-- INPUT DATA follows --

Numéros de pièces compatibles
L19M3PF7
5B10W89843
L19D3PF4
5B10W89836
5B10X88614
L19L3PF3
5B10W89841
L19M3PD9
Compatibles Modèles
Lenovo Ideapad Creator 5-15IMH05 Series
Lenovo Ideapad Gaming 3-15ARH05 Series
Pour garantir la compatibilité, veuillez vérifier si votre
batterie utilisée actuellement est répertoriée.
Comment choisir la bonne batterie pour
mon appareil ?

-- INPUT DATA concluded --

PROBLEM TO WORK ON
Print out every record, character for character.

RESPONSE BOX
Numéros de pièces compatibles
L19M3PF7
5B10W89843
L19D3PF4
5B10W89836
5B10X88614
L19L3PF3
5B10W89841
L19M3PD9
Compatibles Modèles
Lenovo Ideapad Creator 5-15IMH05 Series
Lenovo Ideapad Gaming 3-15ARH05 Series
Pour garantir la compatibilité, veuillez vérifier si votre
batterie utilisée actuellement est répertoriée.
Comment choisir la bonne batterie pour
mon appareil ?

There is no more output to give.